He motioned me to get on the bike, so I did. Once astride I felt as well as heard it start up, the vibrations from the engine running right through me and making my teeth rattle. Or that could have been nerves. The seat felt slippery under my bum and I fought against the constraints of the jacket to reach the rail behind me.
And then we were off. Before I’d even got myself into position Steve was steering us through the concrete bollards of the car park entrance and bumping onto the main road, into a stream of traffic.
At first we went pretty slowly because we were following a bus and a lorry. But the bus halted to let off passengers, and there was a sudden surge of power as Steve swung the bike out and round, then overtook the lorry, nipping past where a car would never have risked it. I closed my eyes. When I opened them, we were coming out of Bank Top and about to join the bypass.
‘I thought you weren’t so keen on the bike,’ Steve had said when I rang him. ‘What’s changed your mind?’
‘Can’t explain,’ I told him. That’s the difference with an ex, I suppose. No need to make up fancy lies for Steve. All I understood was a sudden desire to be outside and travelling very fast, tarmac blurring beneath the flesh of my knees, the wind thundering. Blow the badness out of my head. Feel as though, for a few minutes anyway, I was on the verge of escape. We turned onto Grimstone Lane and then he put his foot down. The Kawasaki shot down the straight and under the motorway bridge, then up, climbing towards Rivington and the countryside. His hips pressed back into mine as the bike angled to the incline.
‘This is fantastic!’ I said, knowing he couldn’t hear me. I wondered how fast we were going. I craned my head to see the speedo and the needle was hovering on 60. Not that fast, then. It’s just that you felt so exposed on a bike, connected to the contours of the road in a way you weren’t in a car. Ahead of us were the colours of the moor, browns and greys and greens and purples, merging into a grey-white mottled sky. I wanted to ride into the horizon, ride and ride.

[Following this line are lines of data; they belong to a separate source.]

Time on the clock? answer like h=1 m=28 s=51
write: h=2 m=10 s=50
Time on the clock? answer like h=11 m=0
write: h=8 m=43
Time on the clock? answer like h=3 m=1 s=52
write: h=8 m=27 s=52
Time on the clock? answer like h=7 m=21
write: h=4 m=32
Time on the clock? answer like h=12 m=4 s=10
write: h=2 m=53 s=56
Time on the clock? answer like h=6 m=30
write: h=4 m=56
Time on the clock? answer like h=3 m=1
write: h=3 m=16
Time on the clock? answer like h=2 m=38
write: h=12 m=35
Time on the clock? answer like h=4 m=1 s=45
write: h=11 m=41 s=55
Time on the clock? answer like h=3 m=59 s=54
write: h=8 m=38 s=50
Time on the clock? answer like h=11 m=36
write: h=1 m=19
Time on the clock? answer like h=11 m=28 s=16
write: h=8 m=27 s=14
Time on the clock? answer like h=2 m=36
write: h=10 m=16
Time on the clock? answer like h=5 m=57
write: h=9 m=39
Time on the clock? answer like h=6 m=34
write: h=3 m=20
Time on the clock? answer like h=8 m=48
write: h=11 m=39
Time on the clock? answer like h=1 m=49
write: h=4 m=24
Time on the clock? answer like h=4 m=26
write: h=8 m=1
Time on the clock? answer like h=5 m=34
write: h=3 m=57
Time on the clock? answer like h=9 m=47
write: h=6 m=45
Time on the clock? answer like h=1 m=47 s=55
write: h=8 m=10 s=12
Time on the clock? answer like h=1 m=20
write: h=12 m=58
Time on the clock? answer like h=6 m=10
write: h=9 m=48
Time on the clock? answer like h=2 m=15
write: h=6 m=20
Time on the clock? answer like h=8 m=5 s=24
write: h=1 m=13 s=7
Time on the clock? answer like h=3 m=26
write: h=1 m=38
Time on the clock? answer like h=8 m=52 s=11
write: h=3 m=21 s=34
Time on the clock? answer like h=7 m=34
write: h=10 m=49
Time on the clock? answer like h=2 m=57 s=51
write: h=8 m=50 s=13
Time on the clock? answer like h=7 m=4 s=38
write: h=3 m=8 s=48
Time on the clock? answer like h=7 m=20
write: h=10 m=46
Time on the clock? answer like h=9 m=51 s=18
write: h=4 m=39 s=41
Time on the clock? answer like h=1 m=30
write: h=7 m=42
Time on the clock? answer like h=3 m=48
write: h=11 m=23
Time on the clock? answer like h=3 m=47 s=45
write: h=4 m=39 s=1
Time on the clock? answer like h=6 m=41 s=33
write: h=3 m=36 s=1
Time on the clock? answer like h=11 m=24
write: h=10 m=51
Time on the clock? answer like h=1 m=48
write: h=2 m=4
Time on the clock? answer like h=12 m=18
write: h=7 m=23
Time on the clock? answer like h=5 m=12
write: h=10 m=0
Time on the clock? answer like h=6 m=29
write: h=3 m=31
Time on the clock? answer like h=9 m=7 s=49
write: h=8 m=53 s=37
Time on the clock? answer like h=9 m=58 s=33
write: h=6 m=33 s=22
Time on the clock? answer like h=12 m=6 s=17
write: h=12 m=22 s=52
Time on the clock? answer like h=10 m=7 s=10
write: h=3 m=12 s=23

‘Sod you, Jessie sodding Pilkington!’ I yelled into the engine’s drone. ‘Sod you and whatever it was you wanted!’ What could my birth mother be after? Perhaps she was dying and she wanted to try and make her peace with me. Perhaps she had an inheritance to pass on, or another horrible family secret she wanted to dump on my shoulders. Perhaps she’d got religion. I couldn’t imagine what would make her suddenly pursue me when less than three years ago she’d slammed the door in my face. Whatever it was, I wanted no part of it. ‘Bitch!’ I yelled. ‘If you come after me or mine, I’ll make sure you regret it!’ Then I took in a deep breath, filled my lungs and howled into the fabric of the helmet. I howled till I had no breath left, till my lungs were emptied. The wind was drumming round us, fierce and cooling. I took another huge breath.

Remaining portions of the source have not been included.